While still reminiscing about Juliet Marillier's truly exquisite Sevenwaters series I discovered earlier this year, I was simply giddy to find in my hands another one of her works, Heart's Blood. I found myself sneaking bits and pieces between classes and then impatiently urging the day forward to night where I could finally, once again open the cover and loose myself in her writing.
Escaping a past full of demons and abuse, Caitrain clings to her fathers craft of scribing. Hoping her gender will be over looked Caitrain finds herself taking a job at the fabled Whistling Tor. Where the villagers curse and shun in fright the whole of Whisting Tor, Caitrain finds exactly what she's looking for.
The dark forest where the disquieted spirits of many roam, the odd household Whistling Tor employs and the frightening Lord Anluan that carries the curse bestowed upon his household and people for generations, would by all means be anyones keep away. But for Caitrin it is her safeguard. The safeguard keeping the very real demons of her past out.
To say this was a good read would be an understatement.

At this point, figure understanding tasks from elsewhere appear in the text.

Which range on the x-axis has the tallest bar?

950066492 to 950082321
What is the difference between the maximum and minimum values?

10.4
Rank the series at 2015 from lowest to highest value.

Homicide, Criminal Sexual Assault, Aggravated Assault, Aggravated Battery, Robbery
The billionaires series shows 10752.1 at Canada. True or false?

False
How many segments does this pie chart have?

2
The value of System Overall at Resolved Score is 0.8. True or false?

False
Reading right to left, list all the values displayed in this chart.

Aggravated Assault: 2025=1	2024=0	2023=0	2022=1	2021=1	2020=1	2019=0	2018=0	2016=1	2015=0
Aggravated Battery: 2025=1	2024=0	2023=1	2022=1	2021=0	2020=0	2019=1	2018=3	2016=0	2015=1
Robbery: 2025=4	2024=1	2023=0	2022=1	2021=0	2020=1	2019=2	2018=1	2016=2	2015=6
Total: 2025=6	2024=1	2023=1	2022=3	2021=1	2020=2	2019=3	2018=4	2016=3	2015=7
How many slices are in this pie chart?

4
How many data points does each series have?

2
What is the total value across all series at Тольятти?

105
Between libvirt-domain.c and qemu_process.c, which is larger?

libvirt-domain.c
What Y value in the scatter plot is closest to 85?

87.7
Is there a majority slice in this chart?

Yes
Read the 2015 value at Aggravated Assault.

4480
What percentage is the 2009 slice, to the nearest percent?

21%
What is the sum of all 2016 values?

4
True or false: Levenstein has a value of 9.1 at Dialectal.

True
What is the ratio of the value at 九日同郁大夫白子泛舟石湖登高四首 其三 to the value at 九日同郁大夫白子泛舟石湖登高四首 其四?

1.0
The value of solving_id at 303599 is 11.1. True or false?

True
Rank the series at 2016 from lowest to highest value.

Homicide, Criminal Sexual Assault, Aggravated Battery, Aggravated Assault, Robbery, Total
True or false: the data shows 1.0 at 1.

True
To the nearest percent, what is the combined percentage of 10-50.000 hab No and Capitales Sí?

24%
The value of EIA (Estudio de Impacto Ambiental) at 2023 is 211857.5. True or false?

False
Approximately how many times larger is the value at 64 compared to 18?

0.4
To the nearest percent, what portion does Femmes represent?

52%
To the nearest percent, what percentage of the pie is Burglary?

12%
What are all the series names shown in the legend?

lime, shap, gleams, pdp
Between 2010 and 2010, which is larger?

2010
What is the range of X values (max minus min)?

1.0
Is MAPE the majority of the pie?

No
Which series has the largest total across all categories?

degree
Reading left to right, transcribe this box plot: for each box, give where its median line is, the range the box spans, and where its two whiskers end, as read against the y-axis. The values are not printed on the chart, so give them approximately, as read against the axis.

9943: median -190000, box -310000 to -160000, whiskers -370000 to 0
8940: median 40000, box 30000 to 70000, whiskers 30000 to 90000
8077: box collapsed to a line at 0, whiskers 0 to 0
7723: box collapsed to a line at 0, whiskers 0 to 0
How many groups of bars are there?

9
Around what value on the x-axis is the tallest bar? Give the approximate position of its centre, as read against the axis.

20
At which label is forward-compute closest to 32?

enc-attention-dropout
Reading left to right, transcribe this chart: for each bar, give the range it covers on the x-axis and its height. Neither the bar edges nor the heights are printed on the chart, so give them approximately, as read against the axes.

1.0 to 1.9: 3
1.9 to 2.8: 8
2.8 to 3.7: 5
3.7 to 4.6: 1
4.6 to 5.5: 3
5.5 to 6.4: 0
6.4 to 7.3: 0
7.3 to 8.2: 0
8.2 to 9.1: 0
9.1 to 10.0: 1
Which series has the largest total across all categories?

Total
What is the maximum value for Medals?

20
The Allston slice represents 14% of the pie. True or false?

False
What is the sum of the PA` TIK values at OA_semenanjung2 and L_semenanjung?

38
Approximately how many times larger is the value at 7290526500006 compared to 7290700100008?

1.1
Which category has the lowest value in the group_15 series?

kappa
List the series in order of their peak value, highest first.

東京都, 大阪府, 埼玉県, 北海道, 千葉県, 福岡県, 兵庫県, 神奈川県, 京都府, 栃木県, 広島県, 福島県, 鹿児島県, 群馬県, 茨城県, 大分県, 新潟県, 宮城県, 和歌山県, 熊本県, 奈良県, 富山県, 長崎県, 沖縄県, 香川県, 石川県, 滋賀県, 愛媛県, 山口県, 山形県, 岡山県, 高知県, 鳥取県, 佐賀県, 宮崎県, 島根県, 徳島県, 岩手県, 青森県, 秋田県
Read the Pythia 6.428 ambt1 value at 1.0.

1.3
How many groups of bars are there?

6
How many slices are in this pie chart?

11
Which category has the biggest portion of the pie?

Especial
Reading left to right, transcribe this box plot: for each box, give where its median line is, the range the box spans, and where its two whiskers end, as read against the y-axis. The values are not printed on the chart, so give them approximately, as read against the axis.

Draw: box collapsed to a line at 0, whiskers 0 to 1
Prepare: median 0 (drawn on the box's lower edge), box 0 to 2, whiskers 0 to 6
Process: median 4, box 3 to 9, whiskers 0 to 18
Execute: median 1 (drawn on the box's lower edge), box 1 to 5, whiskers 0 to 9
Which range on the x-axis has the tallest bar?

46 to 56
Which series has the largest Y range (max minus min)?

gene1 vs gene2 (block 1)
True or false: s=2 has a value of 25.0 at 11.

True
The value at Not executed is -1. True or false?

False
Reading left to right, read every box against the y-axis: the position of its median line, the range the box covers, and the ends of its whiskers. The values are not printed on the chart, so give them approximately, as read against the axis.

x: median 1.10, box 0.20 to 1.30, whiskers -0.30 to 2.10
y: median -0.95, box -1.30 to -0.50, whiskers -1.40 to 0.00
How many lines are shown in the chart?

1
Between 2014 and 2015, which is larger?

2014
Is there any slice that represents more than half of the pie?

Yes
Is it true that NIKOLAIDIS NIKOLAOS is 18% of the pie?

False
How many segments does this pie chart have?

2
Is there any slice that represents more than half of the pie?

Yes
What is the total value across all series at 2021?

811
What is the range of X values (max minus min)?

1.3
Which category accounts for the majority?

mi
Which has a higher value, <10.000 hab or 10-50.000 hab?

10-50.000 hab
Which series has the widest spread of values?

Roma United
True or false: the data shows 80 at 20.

There is something so sweet and unrefined, so raw about Juliet Marillier's writing. She creates her characters with such art and dimension they become real and tangible, even her secondary characters are complex and well defined. While this isn't the closest retelling of Beauty and the Beast, indeed I didn't even know it was one until I read some reviews on it, (and I kind of like to think of it as it's own story) it still embodies the same wonderment and magic a fairytale does.
Sucking me in from page one I was tossed and turned by the story Ms Marillier created. I loved all the characters, even the secondary ones. Caitrin was strong and smart. She struggled, she overcame, she failed, and tried again. She was everything I loved in a heroine. The household of Whistling Tor was one of my favorite. Their stories, their history, the lives they took on were each of interest to me. Marillier's writing always holds such depth and history mixed with just the right amount of fiction. She does this so artfully time and time again, the lines between actual history and fictional history blur.
While my favorite of hers belongs to her Sevenwaters series, Heart's Blood will always have a special place on my shelf, and heart. Indeed anything from Ms. Marillier will.